DEMON SEED by Dean Koontz

Only three of these Packards had been built. It had been her father’s favourite car.

Indeed, although Alfred Carter Kensington was a wealthy man who could afford anything he wanted, and although he owned many antiques worth more than the Packard, this was his most prized possession. He cherished it.

After Alfred’s death, Susan had sold his collection, retaining only the one vehicle.

This Phaeton, like the other two currently housed in private collections, had once been an exceptionally beautiful automobile. But it will never again turn heads.

After her father’s death, Susan had smashed all the car windows. She scarred the paint with a screwdriver. She damaged the elegantly sculpted body by striking countless blows with a ballpeen hammer — and later with a sledgehammer. Shattered the headlamps.

Took a power drill to the tires. Slashed the upholstery.

She methodically reduced the Phaeton to ruin in a dozen bouts of unrestrained destruction spread over a month. Some sessions were as little as ten minutes long. Others lasted four and five hours, ending only when she was soaked with sweat, aching in every muscle, and shaking with exhaustion.

This was before she had devised the virtual-reality therapy that I have described earlier.

If she had designed the VR program sooner, the Phaeton might have been saved. On the other hand, perhaps she had to destroy the Packard before she could create Therapy, express her rage physically before she could deal with it intellectually.

You can read about it in her diary. Therein, she frankly discusses her rage.

At the time, destroying the car, she had frightened herself. She had wondered if she might be going mad.

At Alfred’s death, the Phaeton had been worth almost two hundred thousand dollars. It was now junk.

Through Shenk’s eyes and through the four security cameras in the garage, I studied the wreckage of the Packard with considerable interest. Fascination.

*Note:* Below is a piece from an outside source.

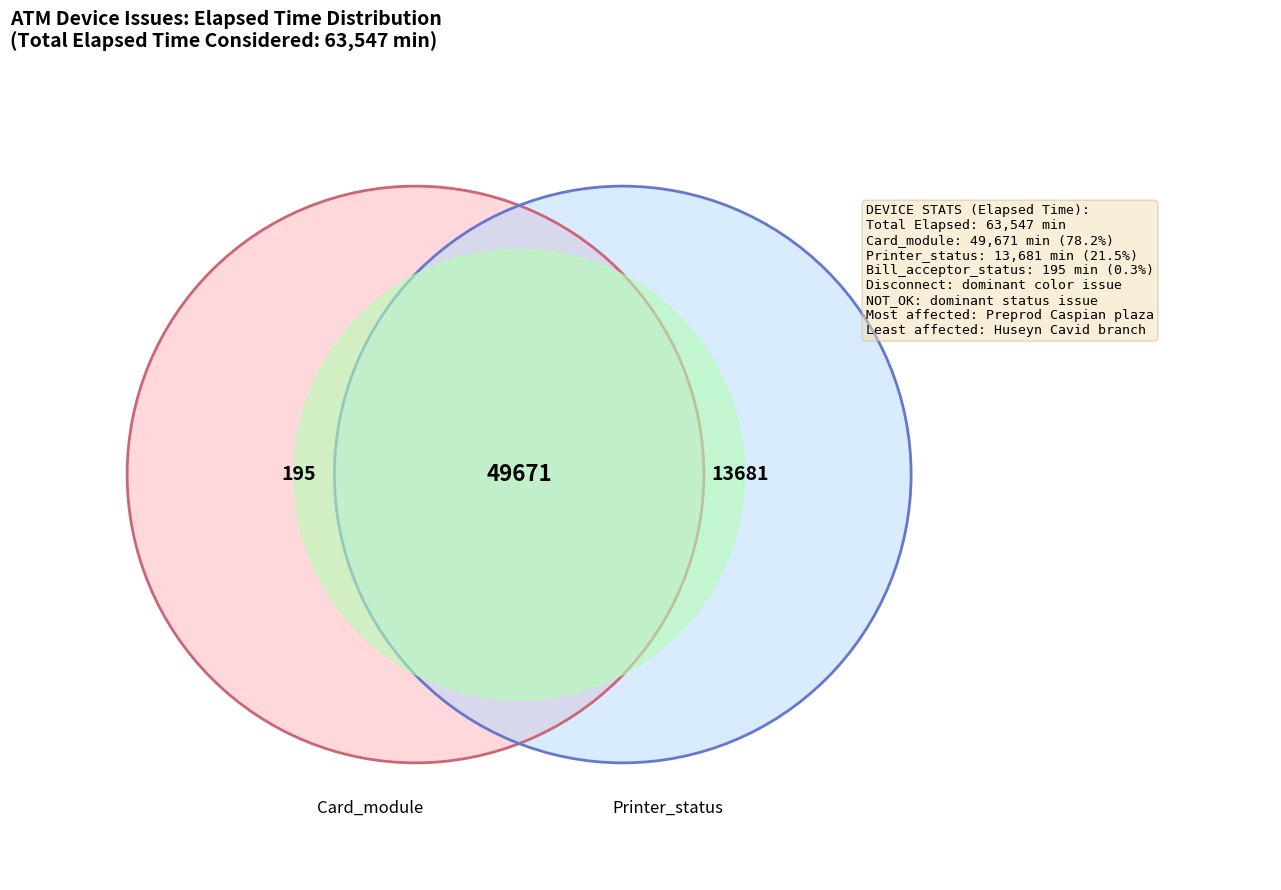

Which category has the smallest portion of the pie?

Bill_acceptor_status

Although Susan had once been a thoroughly intimidated, fearful, shame-humbled child, meekly submitting to her father’s abuse, she had changed. She’d freed herself. Found strength. And courage. Both the ruined Packard and the brilliant Therapy were testimony to that change.

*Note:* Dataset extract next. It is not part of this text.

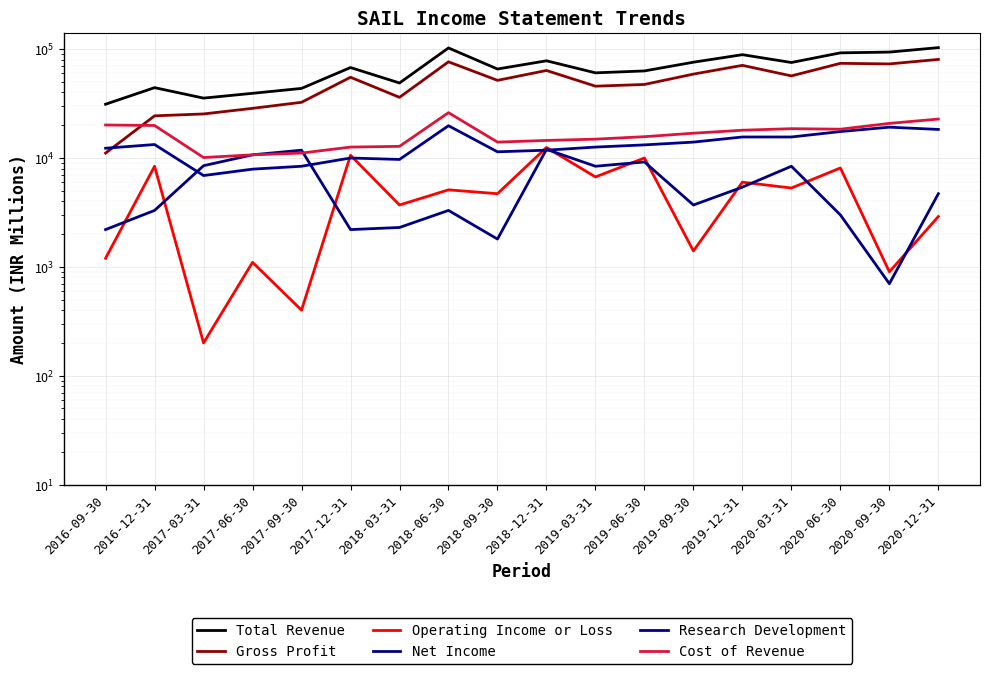

At which label is Net Income closest to 6350?

2019-12-31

One could easily underestimate her.

The Packard should be taken as a warning to that effect by everyone who sees it.

I am surprised, Dr. Harris, that you saw that demolished car before you married Susan – yet you believed that you could dominate her pretty much as her father had done, dominate her as long as you wished.

You may be a brilliant scientist and mathematician, a genius in the field of Artificial Intelligence, but your understanding of psychology leaves something to be desired.

I do not mean to offend you. Whatever you may think of me, you must admit that I am a considerate entity and am loath to offend anyone.

When I say you underestimated Susan, I am merely speaking the truth.

The truth can be painful, I know.

The truth can be hard.

But the truth cannot be denied.

You woefully underestimated this bright and special woman. Consequently, you were out of her house less than five years after you moved into it.

You should be relieved that she never took a sledgehammer or a power drill to you in response to either your verbal or physical abuse. The possibility of her doing exactly that was surely not inconsiderable.

The possibility was easily to be seen in the ruined Packard.

Lucky you, Dr. Harris. You experienced only an undignified ejection at the hands of hired muscle and subsequently a divorce. Lucky you.

Instead, while you were sleeping one night, she might have clamped a half-inch bit into the chuck of a Black and Decker and drilled into your forehead and out the back of your skull.

Understand, I am not saying that she would have been justified in taking such violent action.

I myself am not a violent entity. I am merely misunderstood. I am not a violent entity, and I certainly do not condone violence by others.

Let’s have no misunderstanding here.

Too much is at stake for any misunderstandings.

If she had set upon you in the shower and caved your skull in with a hammer, and if she had proceeded to bash your nose into jelly and break out every one of your teeth, you should not have been surprised.